REPUBLIKA.CO.ID, SEMARANG – Ketua Ikatan Keluarga Pahlawan Nasional Indonesia (IKPNI) Jawa Tengah (Jateng) Haryo Goeritno mengusulkan agar proyek penulisan ulang sejarah yang diinisiasi Kementerian Kebudayaan, turut mencantumkan perihal Surat Perintah Sebelas Maret (Supersemar) 1966. Menurut putra dari Pahlawan Revolusi Kolonel (Anumerta) Sugiyono tersebut, hingga kini masih terjadi kesimpangsiuran soal Supersemar.
“Supersemar itu simpang siur. Harus diluruskan, sebenarnya seperti apa. Itu kan surat dari Bung Karno ke Pak Harto, tapi di sejarah masih pro-kontra,” kata Haryo ketika diwawancara di Kota Semarang, Sabtu (24/5/2025).
Menurutnya, pro-kontra dan kesimpangsiuran terkait Supersemar tak terlepas dari bentuk fisik dari surat aslinya. “Suratnya sendiri keasliannya mana juga tidak tahu, masih dipertanyakan kan itu. Supersemar itu katanya suratnya ada yang palsu, ada yang autentik, itu perlu diluruskan. Itu tidak apa-apa diluruskan Supersemar, biar jelas,” ujar Haryo.
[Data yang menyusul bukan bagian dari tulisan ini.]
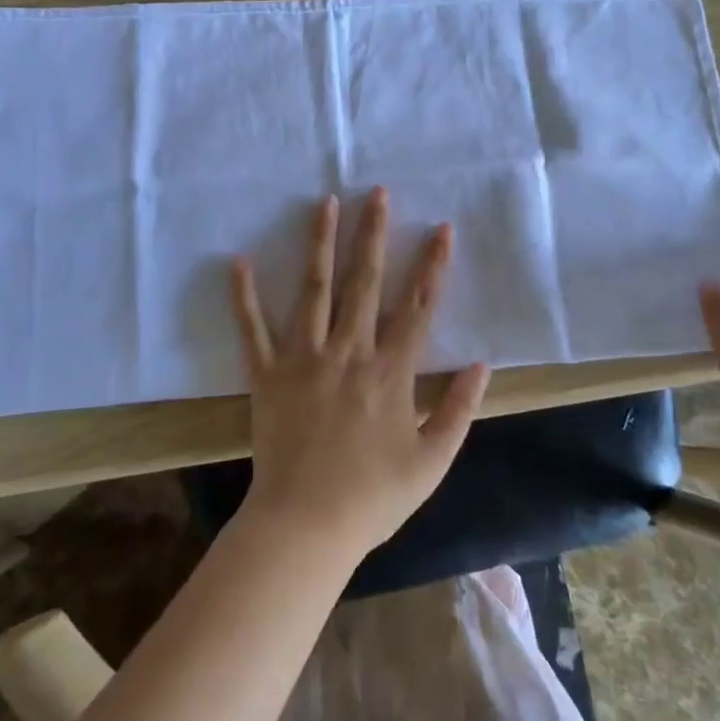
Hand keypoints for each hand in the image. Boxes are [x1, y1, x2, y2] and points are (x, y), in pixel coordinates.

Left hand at [230, 189, 491, 563]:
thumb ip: (459, 410)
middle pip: (365, 282)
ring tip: (326, 203)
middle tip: (377, 193)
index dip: (433, 265)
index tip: (442, 228)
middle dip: (374, 234)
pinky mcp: (267, 374)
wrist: (305, 527)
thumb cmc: (372, 498)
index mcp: (391, 371)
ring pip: (314, 289)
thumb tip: (482, 365)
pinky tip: (238, 261)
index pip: (418, 306)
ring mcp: (304, 359)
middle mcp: (349, 352)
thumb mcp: (432, 462)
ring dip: (320, 243)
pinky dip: (243, 296)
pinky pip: (253, 330)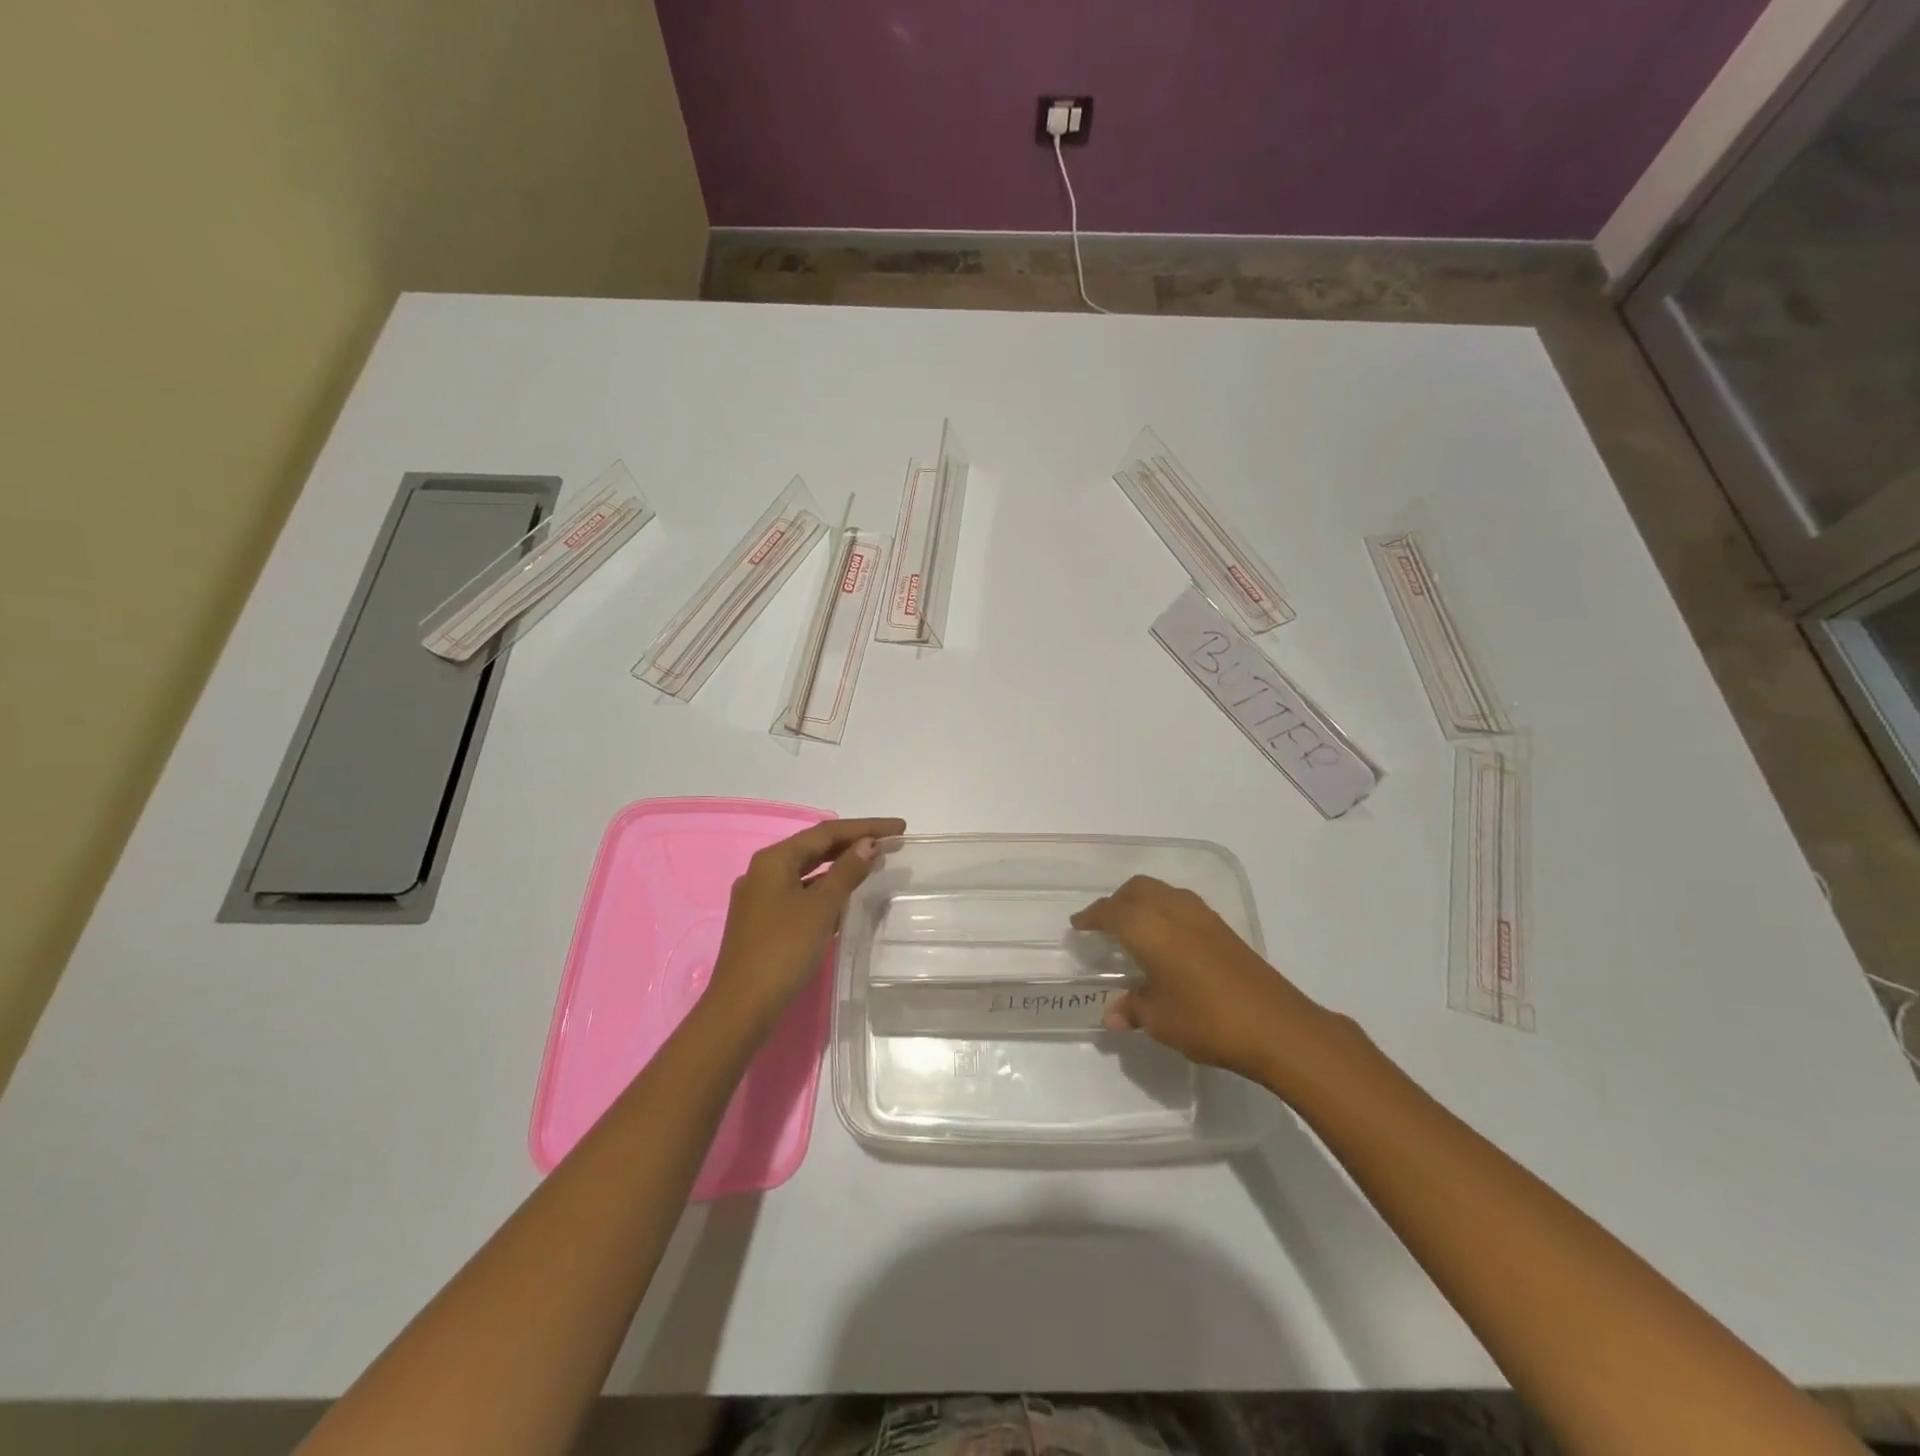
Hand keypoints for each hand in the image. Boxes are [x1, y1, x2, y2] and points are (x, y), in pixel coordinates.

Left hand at [705, 817, 905, 1035]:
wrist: (742, 1006)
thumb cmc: (783, 950)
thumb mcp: (821, 908)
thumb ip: (847, 872)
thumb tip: (869, 844)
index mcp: (774, 860)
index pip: (827, 832)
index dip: (866, 827)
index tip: (900, 828)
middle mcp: (764, 871)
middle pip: (816, 848)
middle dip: (854, 844)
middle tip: (892, 843)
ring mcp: (761, 897)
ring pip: (808, 872)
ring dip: (841, 868)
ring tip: (875, 866)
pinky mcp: (764, 921)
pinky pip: (801, 894)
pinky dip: (826, 891)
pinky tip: (847, 900)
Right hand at [1071, 875, 1325, 1079]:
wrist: (1277, 1027)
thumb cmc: (1207, 1021)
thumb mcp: (1161, 1021)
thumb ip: (1134, 1009)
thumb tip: (1112, 1014)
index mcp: (1150, 928)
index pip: (1111, 912)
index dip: (1092, 917)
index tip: (1078, 925)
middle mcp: (1173, 911)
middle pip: (1137, 889)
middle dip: (1117, 901)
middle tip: (1104, 924)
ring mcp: (1203, 917)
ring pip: (1162, 892)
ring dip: (1142, 901)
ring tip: (1134, 928)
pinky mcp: (1224, 929)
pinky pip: (1182, 905)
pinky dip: (1164, 911)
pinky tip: (1167, 940)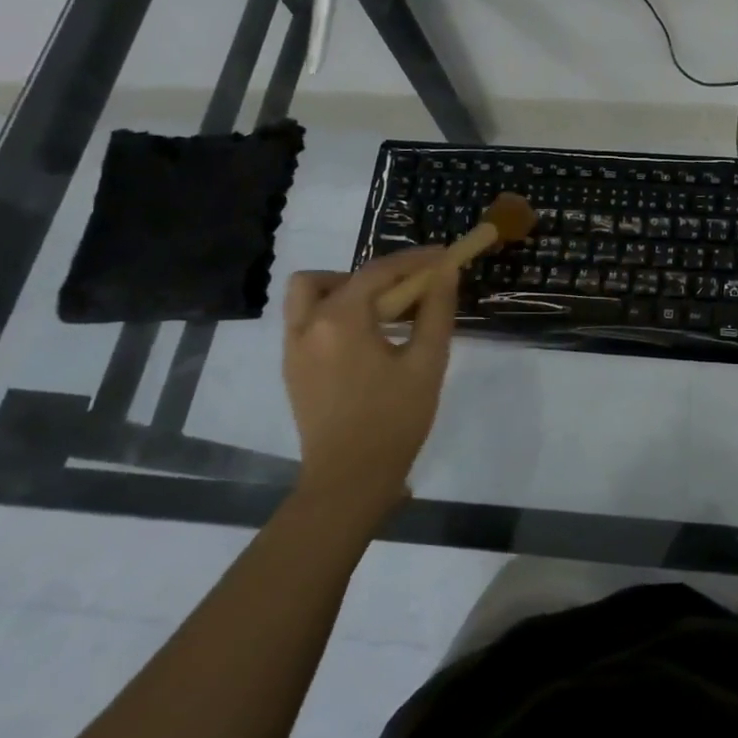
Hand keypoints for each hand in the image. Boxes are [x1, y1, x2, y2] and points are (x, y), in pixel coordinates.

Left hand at [282, 248, 457, 525]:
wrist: (349, 481)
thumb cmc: (394, 420)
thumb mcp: (427, 363)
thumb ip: (436, 310)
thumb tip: (446, 270)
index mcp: (340, 320)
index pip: (378, 272)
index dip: (414, 260)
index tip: (444, 256)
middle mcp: (307, 326)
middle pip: (332, 277)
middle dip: (373, 275)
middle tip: (406, 292)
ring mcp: (293, 349)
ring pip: (309, 297)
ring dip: (344, 292)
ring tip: (382, 314)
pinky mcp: (292, 370)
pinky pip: (307, 323)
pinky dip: (334, 316)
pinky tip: (366, 341)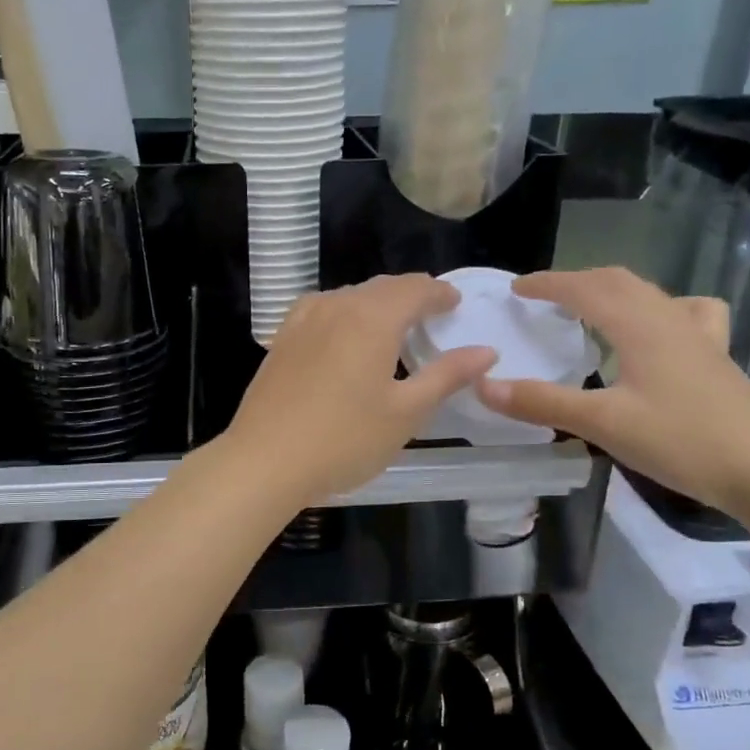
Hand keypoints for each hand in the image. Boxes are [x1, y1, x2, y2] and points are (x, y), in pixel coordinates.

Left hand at [225, 274, 497, 504]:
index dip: (439, 293)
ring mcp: (302, 321)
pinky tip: (344, 336)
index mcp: (371, 317)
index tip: (455, 303)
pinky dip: (344, 314)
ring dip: (376, 303)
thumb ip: (446, 376)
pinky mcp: (281, 340)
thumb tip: (485, 351)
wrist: (264, 461)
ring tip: (393, 325)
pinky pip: (322, 310)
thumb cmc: (344, 440)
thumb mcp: (406, 412)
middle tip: (431, 313)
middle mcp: (336, 306)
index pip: (414, 289)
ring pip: (348, 297)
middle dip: (410, 295)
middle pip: (381, 288)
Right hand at [476, 268, 749, 515]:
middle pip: (619, 282)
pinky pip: (686, 316)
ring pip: (651, 295)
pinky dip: (658, 311)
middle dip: (577, 281)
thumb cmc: (684, 441)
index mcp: (639, 326)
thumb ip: (542, 403)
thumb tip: (484, 386)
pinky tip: (659, 334)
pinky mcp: (717, 360)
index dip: (547, 284)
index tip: (516, 289)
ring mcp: (700, 339)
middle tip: (544, 297)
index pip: (585, 289)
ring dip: (614, 291)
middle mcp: (670, 320)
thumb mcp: (604, 424)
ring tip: (592, 308)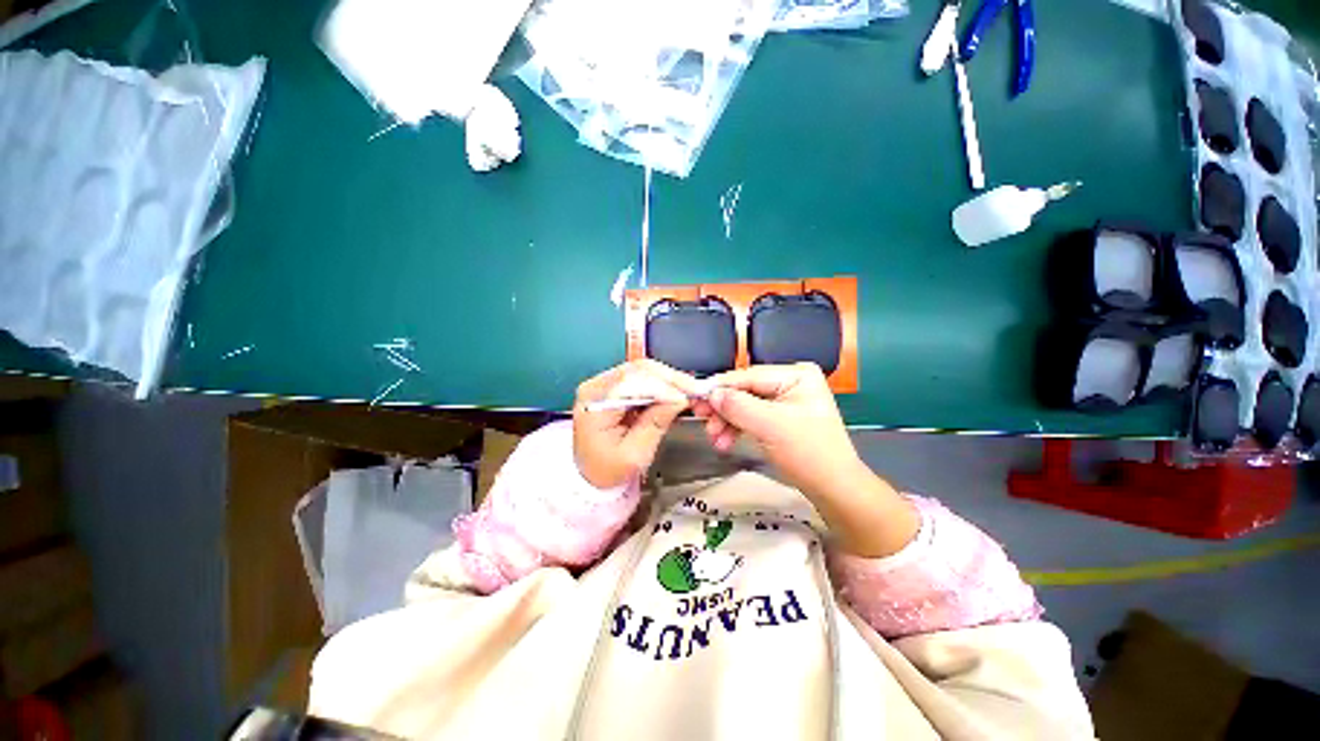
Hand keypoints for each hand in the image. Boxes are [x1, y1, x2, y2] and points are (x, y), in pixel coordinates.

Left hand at [573, 360, 701, 488]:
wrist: (590, 474)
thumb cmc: (608, 469)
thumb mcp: (634, 454)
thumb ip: (655, 424)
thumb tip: (679, 399)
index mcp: (594, 404)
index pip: (630, 383)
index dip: (662, 387)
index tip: (686, 397)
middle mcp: (595, 387)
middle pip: (637, 371)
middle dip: (669, 379)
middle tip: (695, 389)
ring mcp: (603, 383)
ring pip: (641, 369)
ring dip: (668, 378)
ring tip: (689, 389)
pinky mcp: (613, 385)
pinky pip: (641, 376)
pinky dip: (661, 381)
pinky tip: (675, 388)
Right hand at [693, 363, 862, 497]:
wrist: (833, 489)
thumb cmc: (808, 453)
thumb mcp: (770, 426)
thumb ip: (738, 406)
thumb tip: (711, 394)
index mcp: (795, 375)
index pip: (749, 376)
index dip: (720, 386)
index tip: (695, 396)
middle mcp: (789, 382)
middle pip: (744, 390)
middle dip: (723, 408)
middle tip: (701, 420)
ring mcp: (784, 401)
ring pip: (743, 405)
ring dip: (726, 421)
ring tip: (714, 439)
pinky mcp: (778, 418)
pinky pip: (750, 417)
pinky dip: (735, 428)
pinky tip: (725, 441)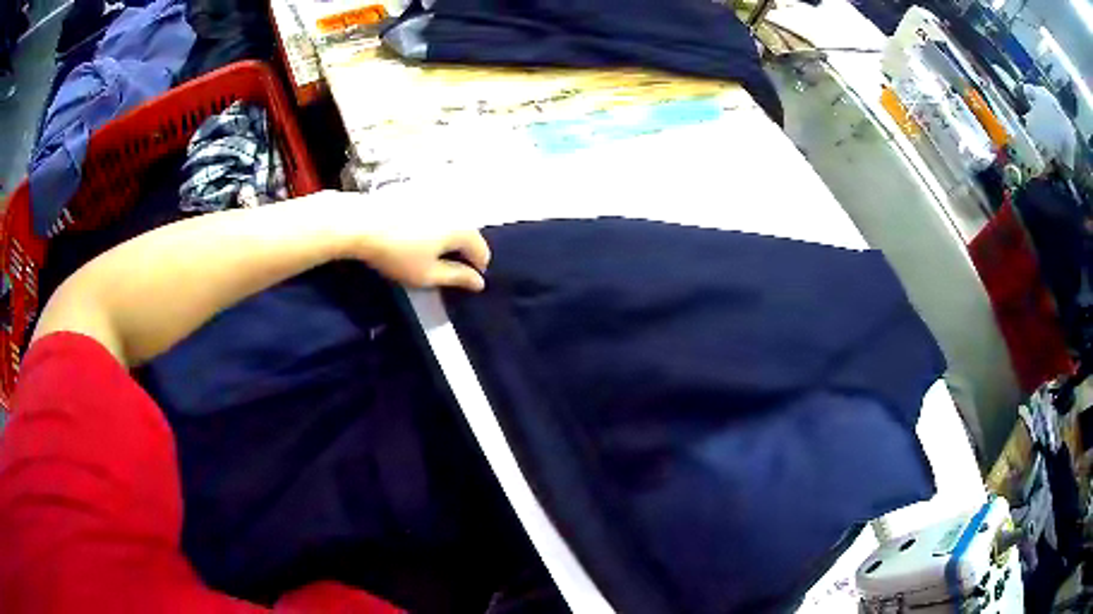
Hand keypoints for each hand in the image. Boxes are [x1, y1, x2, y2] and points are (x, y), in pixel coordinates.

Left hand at [323, 191, 491, 291]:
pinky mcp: (417, 193)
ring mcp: (435, 198)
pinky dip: (431, 226)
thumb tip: (480, 282)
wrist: (359, 222)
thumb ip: (456, 278)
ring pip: (450, 222)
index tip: (461, 282)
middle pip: (467, 234)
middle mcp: (454, 209)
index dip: (476, 270)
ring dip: (446, 238)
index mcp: (462, 229)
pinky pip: (434, 213)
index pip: (482, 251)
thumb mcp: (427, 274)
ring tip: (429, 253)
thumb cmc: (396, 253)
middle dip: (462, 252)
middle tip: (445, 269)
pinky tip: (413, 236)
Haryo juga mengusulkan agar sidang MPRS yang dihadiri Sukarno pascaterjadinya Gerakan 30 September 1965, turut dimuat dalam proyek penulisan ulang sejarah. “Berkaitan dengan sidang-sidangnya Bung Karno, itu perlu juga dimasukkan. Sampai wafatnya Sukarno, kan ada yang hilang juga,” ucapnya
Selain Supersemar, Haryo mengatakan, sejarah tentang pembunuhan dan penculikan mahasiswa menjelang Reformasi 1998 perlu dicantumkan dalam proyek penulisan ulang sejarah Tanah Air yang digagas Kementerian Kebudayaan. Haryo mengungkapkan, Reformasi 1998 adalah peristiwa monumental dalam sejarah kontemporer Indonesia.
Saat itu kelompok mahasiswa turun ke jalan dan menuntut pengunduran diri Presiden Soeharto yang telah memerintah selama 32 tahun. “Mahasiswa bergerak karena merasa tidak adil pemerintah waktu itu, otoriter, dan sebagainya. Itu yang menjadikan mahasiswa bergerak,” ucap
“Tapi kenapa kok yang sejarah Trisakti, pembunuhan mahasiswa, kok hilang? Seharusnya ada, sehingga kita tahu, ‘Oh begitu sejarahnya’,” tambah Haryo.
Dia mengungkapkan, secara umum IKPNI tidak dilibatkan dalam proyek penulisan ulang sejarah Tanah Air. Haryo mengaku turut mengikuti pro-kontra proyek tersebut. “Ada yang mengatakan, itu kan politis saja, untuk kepentingan-kepentingan pribadi seseorang. Nah yang kontra, menurut saya, mempertanyakan apa (sejarah) yang sebelumnya salah? Makanya kepingin diluruskan. Kalau mau diluruskan, tunjukkan dulu apa yang tidak benar. Kalau sudah ditunjukkan ‘Ini yang tidak benar’, oke silakan luruskan,” ucap Haryo.
Menurut Haryo, penulisan ulang sejarah Tanah Air juga dapat melibatkan sejarawan-sejarawan luar negeri yang memiliki perhatian khusus pada Indonesia. “Mungkin dari sana juga perlu digali. Seharusnya juga perlu diwawancarai, digali, dan sebagainya. Karena dia pihak luar, independen,” ujarnya.